Um visita mais que desejada!
Se eu perguntasse a você qual é a cor da esperança, certamente sua mente teria dificuldade em definir.Porém, para mim, a esperança sempre será verde.
Quando penso e medito sobre o valor da esperança, naturalmente meu coração ganha belos contornos de um verde exuberante. Passo então a ser tomado por uma alegria contagiante, pois me lembro dos meus primeiros anos de vida na minha cidade, quando éramos visitados constantemente pela tal “ esperança”.
Você deve estar se perguntando? Como pode alguém ser visitado pela “esperança”? Seria ela verde? Quando criança fui acostumado nos momentos de intenso calor a manter as janelas e as portas abertas de nossa casa, pois assim poderíamos sentir a brisa correr suavemente pelos cômodos. Saíamos à rua para juntar-nos aos vizinhos que faziam daquele momento uma oportunidade para discorrer sobre as alegrias e tristezas da vida.
Hora ou outra, éramos visitados por alguns insetos inconvenientes que sem pedir permissão invadiam os nossos lares, trazendo medo e em alguns casos nojo. Eram visitantes indesejados, seus nomes? Besouros, cupins, baratas (as voadoras...) e os escandalosos grilos.

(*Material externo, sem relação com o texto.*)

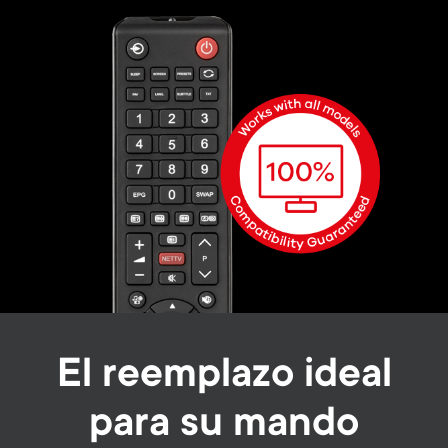
El reemplazo ideal
para su mando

Porém havia um pequeno inseto que era reverenciado e recebido com júbilo, seu nome: Grilo Esperança. Carinhosamente chamado de esperança. Do nada, ele surgia por nossas janelas e portas, misturando-se às plantas e móveis. Como a maioria das crianças, tínhamos receio da “esperança”, mas ficávamos fascinados com a sua beleza, imponência e canto.
Queríamos tocar, pegar a “esperança”( como era difícil!). Seu canto estridente servia de bússola na busca de encontrá-la..

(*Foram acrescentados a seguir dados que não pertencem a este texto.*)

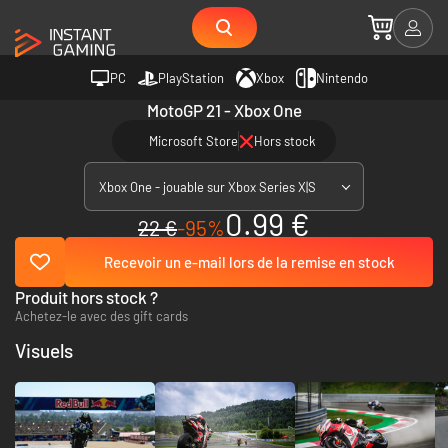
PC
PlayStation
Xbox
Nintendo
MotoGP 21 - Xbox One
Microsoft Store
Hors stock
Xbox One - jouable sur Xbox Series X|S
0.99 €
22 €
-95%
Recevoir un e-mail lors de la remise en stock
Produit hors stock ?
Achetez-le avec des gift cards
Visuels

Meu pai então determinava que não deveríamos fazer nenhum tipo de mal à “esperança”, muito menos matá-la. Dizia ele: "Esperança não se mata, esperança é a nossa melhor visita".

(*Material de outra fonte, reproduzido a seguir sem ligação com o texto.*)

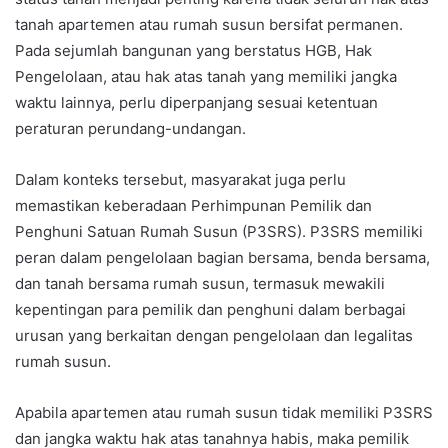
tanah apartemen atau rumah susun bersifat permanen.
Pada sejumlah bangunan yang berstatus HGB, Hak
Pengelolaan, atau hak atas tanah yang memiliki jangka
waktu lainnya, perlu diperpanjang sesuai ketentuan
peraturan perundang-undangan.
Dalam konteks tersebut, masyarakat juga perlu
memastikan keberadaan Perhimpunan Pemilik dan
Penghuni Satuan Rumah Susun (P3SRS). P3SRS memiliki
peran dalam pengelolaan bagian bersama, benda bersama,
dan tanah bersama rumah susun, termasuk mewakili
kepentingan para pemilik dan penghuni dalam berbagai
urusan yang berkaitan dengan pengelolaan dan legalitas
rumah susun.
Apabila apartemen atau rumah susun tidak memiliki P3SRS
dan jangka waktu hak atas tanahnya habis, maka pemilik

Então percebíamos que ele gostava da visita da esperança e que uma vez que ela nos visitava, sua presença tornava-se uma boa companhia. A verdade é que fui ensinado a crer que o melhor da vida é fazer de tudo para preservar a esperança.
Apesar das crises e dos apagões da caminhada cristã, continuo crendo que a esperança é verde e a discerni-la pelo seu canto de vitória.